My concern with lenvatinib is that the company has been slowly escalating the dose with each trial. They started with 14 mg, [then] they went to 18 mg, then to 20 mg, and 20 mg became a very hard dose to tolerate. The question I have for you is: At what point was the dose [reduction] required in terms of time from start? I’m wondering [whether] it might not be better to have an induction course, then move to a lower dose so you never have to watch for things. Do we have those data?
HUTSON: No, but at least with the data that have been done, and they’ve looked at this—in endometrial carcinoma, we’ve looked at it with lenvatinib and everolimus. The best practice is to truly start at full dose and let the AEs declare themselves. Even if it’s just 4 weeks and the patient is starting to say, “You know what? I’m having bad diarrhea. I can’t control it with loperamide [Imodium].” Then you go down to a lower dose, because it’s something about getting that [maximum concentration] and inhibiting [fibroblast growth factor], which is one of the things it’s inhibiting, and doing that to get the best result.
There were a couple studies [that looked at this]. For instance, [one study asked whether] we get a better outcome by starting at 14 mg. That study showed the outcome was inferior to starting at 18 mg and going down to 14 mg when needed.8 [Bottom line]—it’s tempting to want to start at a lower dose, but remember, it’s very hard to go up [From the Data8].
There are 20% to 30% of patients who need to be at the higher dose. There are those patients who don’t need to lower the dose, and you’d never find out who that one-third of patients are unless you go with [the] full dose first. I try to always encourage people to try to do that, but that’s not an absolute 100% of patients. There are always going to be [patients] you see [who] are especially frail, and you start off at a lower dose. Otherwise, I try to start [patients] at full dose, with an expectation that I’ll try to get them to the first scan in 3 months if I can. If we can’t make it because of the AEs, then we go to the lower dose, and that’s fine. That’s the best practice.

::::

To do
(a) Answer these about the lenvatinib discussion:
(i) Which doses did the company move through as it escalated the dose with each trial?
(ii) Which drug did the patient in the example fail to control diarrhea with?
(iii) By when does the speaker hope to get patients to their first scan?
(b) Copy the lenvatinib discussion between "There are 20%" and "the best practice.", inclusive, and rename "full dose" to "standard dose" throughout.

::::

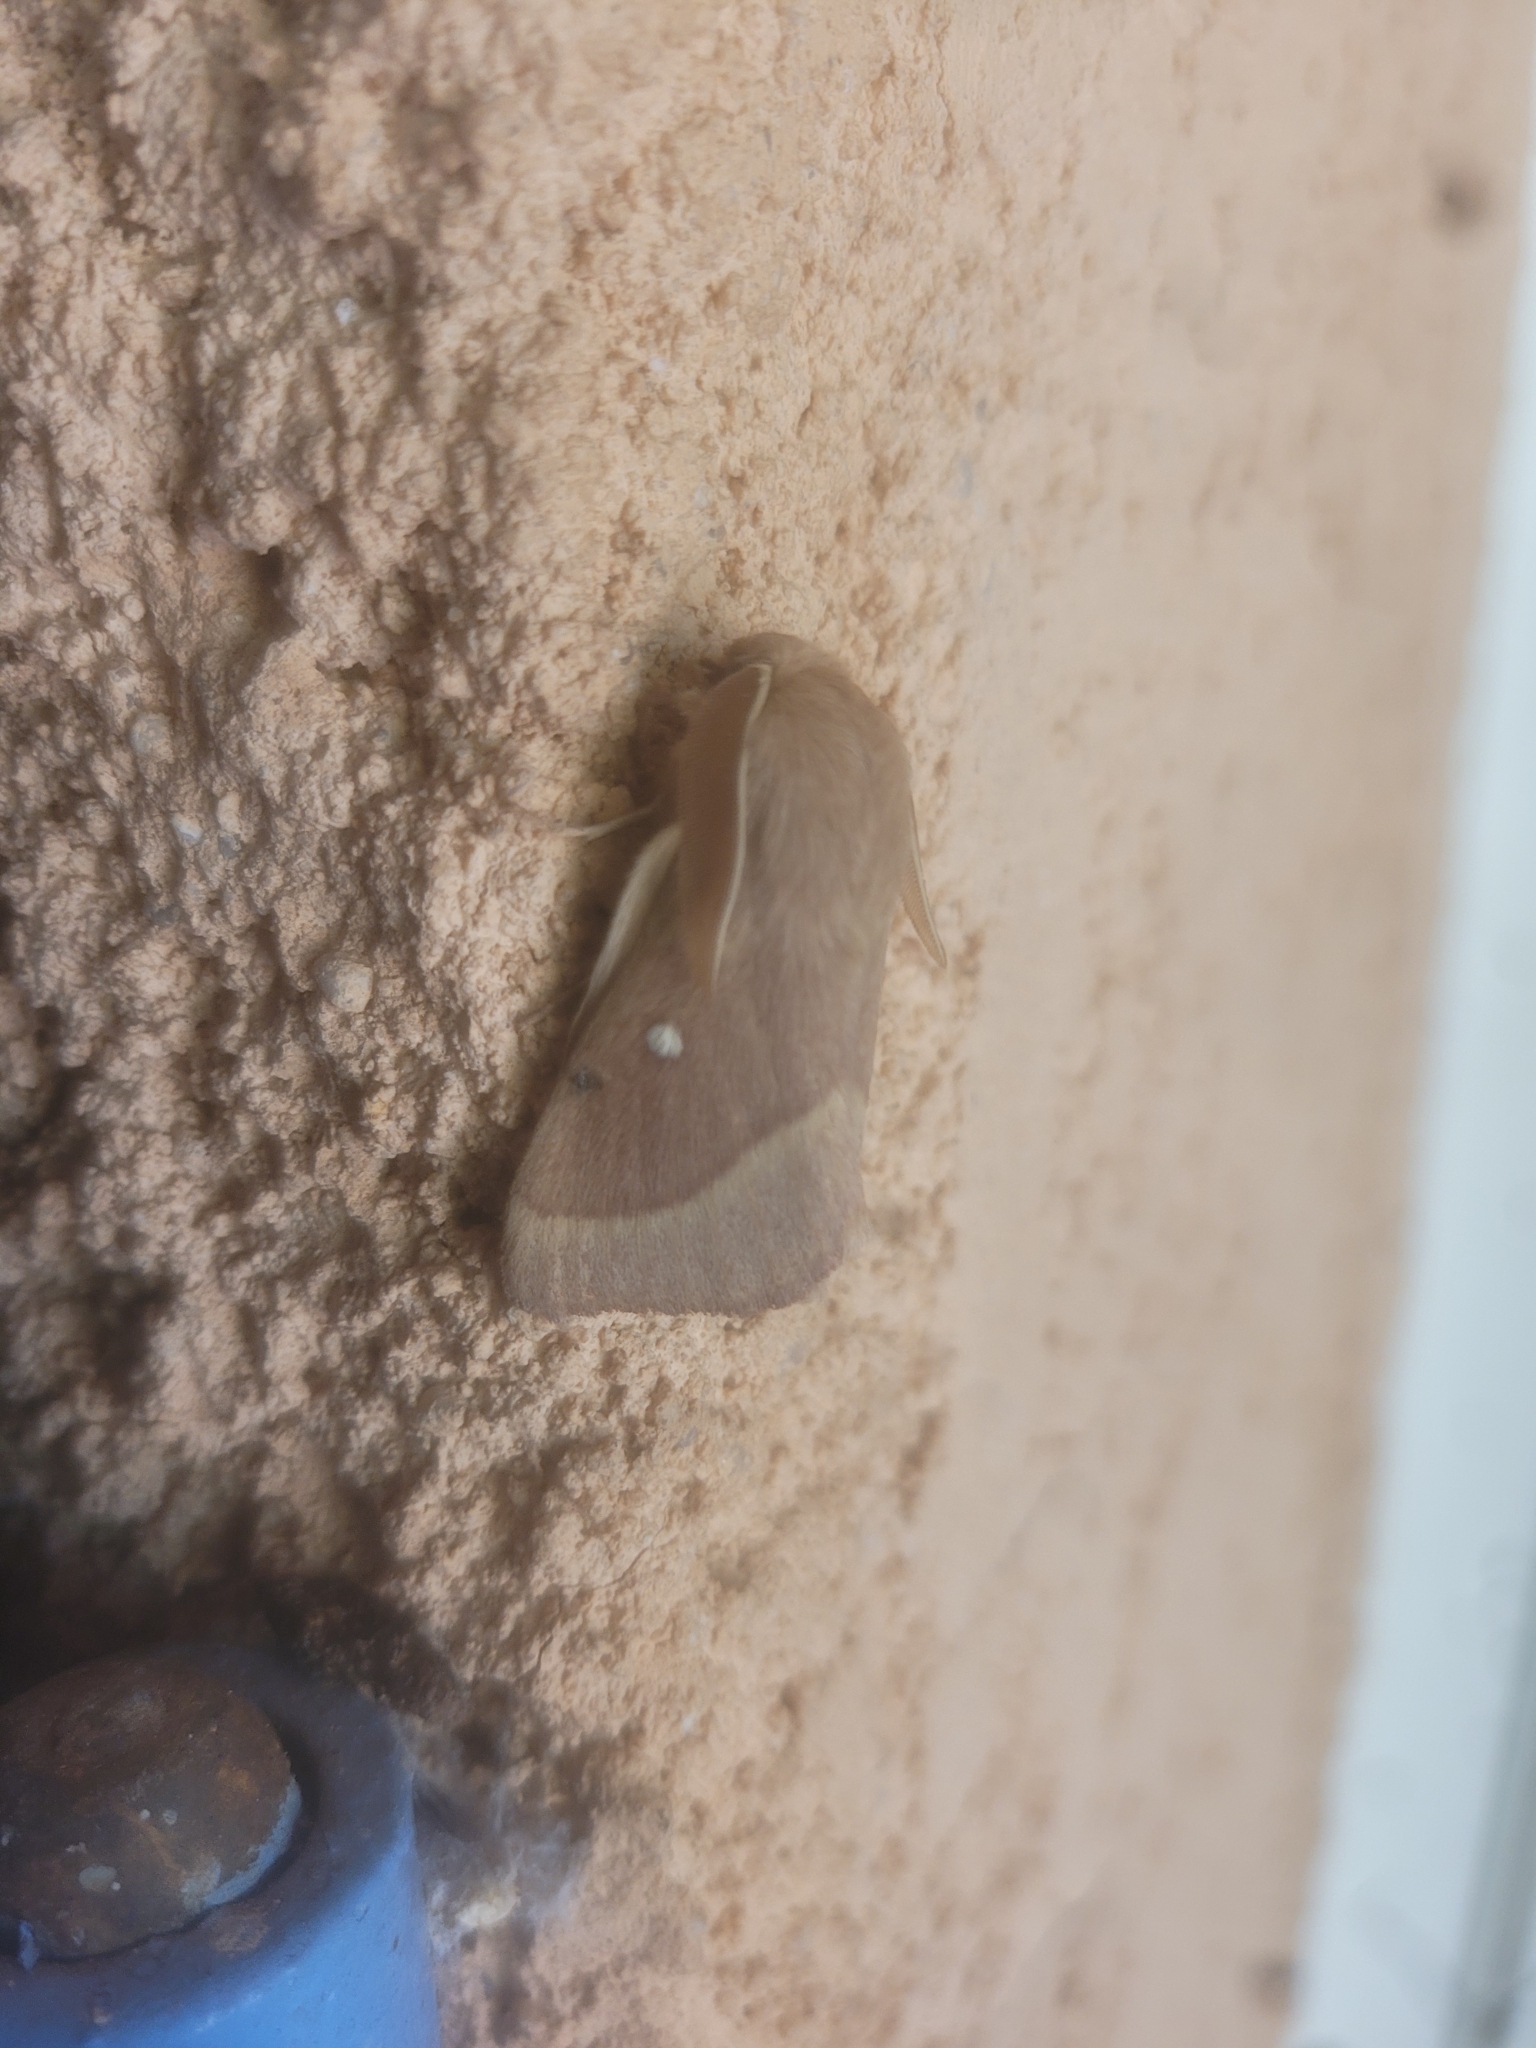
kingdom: Animalia
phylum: Arthropoda
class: Insecta
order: Lepidoptera
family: Lasiocampidae
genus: Lasiocampa
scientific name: Lasiocampa trifolii
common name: Grass eggar
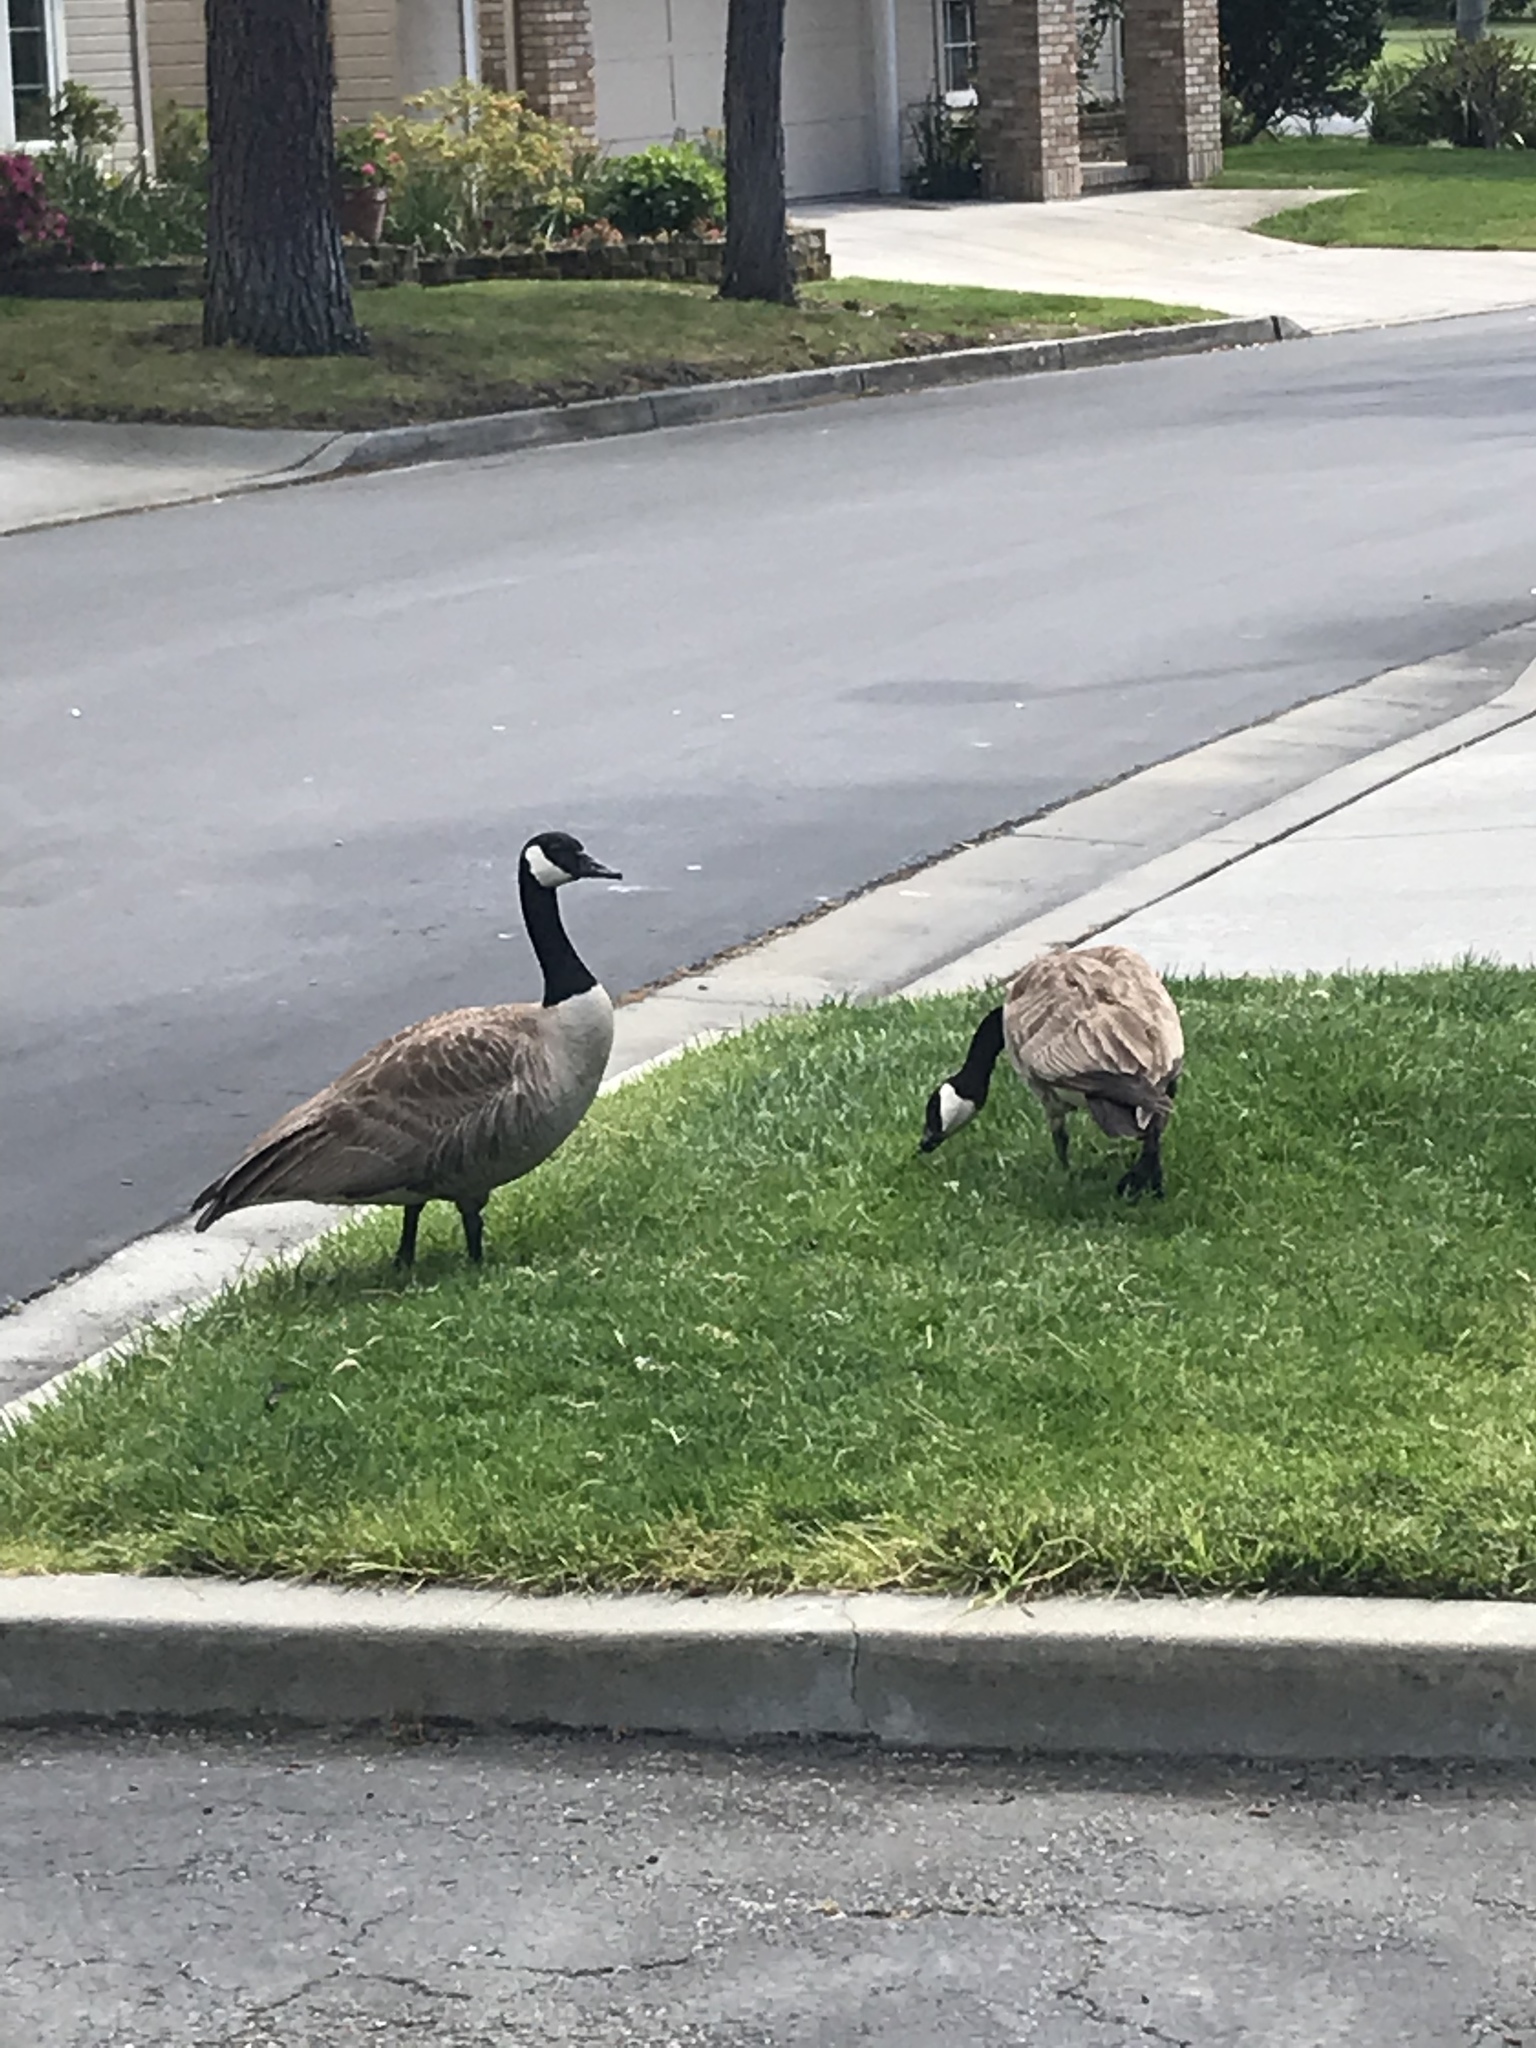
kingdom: Animalia
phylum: Chordata
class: Aves
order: Anseriformes
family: Anatidae
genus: Branta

::::

Results for each task
(a)
(i) 14 mg, then 18 mg, then 20 mg.
(ii) Loperamide (Imodium).
(iii) 3 months.

(b)
There are 20% to 30% of patients who need to be at the higher dose. There are those patients who don’t need to lower the dose, and you’d never find out who that one-third of patients are unless you go with [the] standard dose first. I try to always encourage people to try to do that, but that’s not an absolute 100% of patients. There are always going to be [patients] you see [who] are especially frail, and you start off at a lower dose. Otherwise, I try to start [patients] at standard dose, with an expectation that I’ll try to get them to the first scan in 3 months if I can. If we can’t make it because of the AEs, then we go to the lower dose, and that’s fine. That’s the best practice.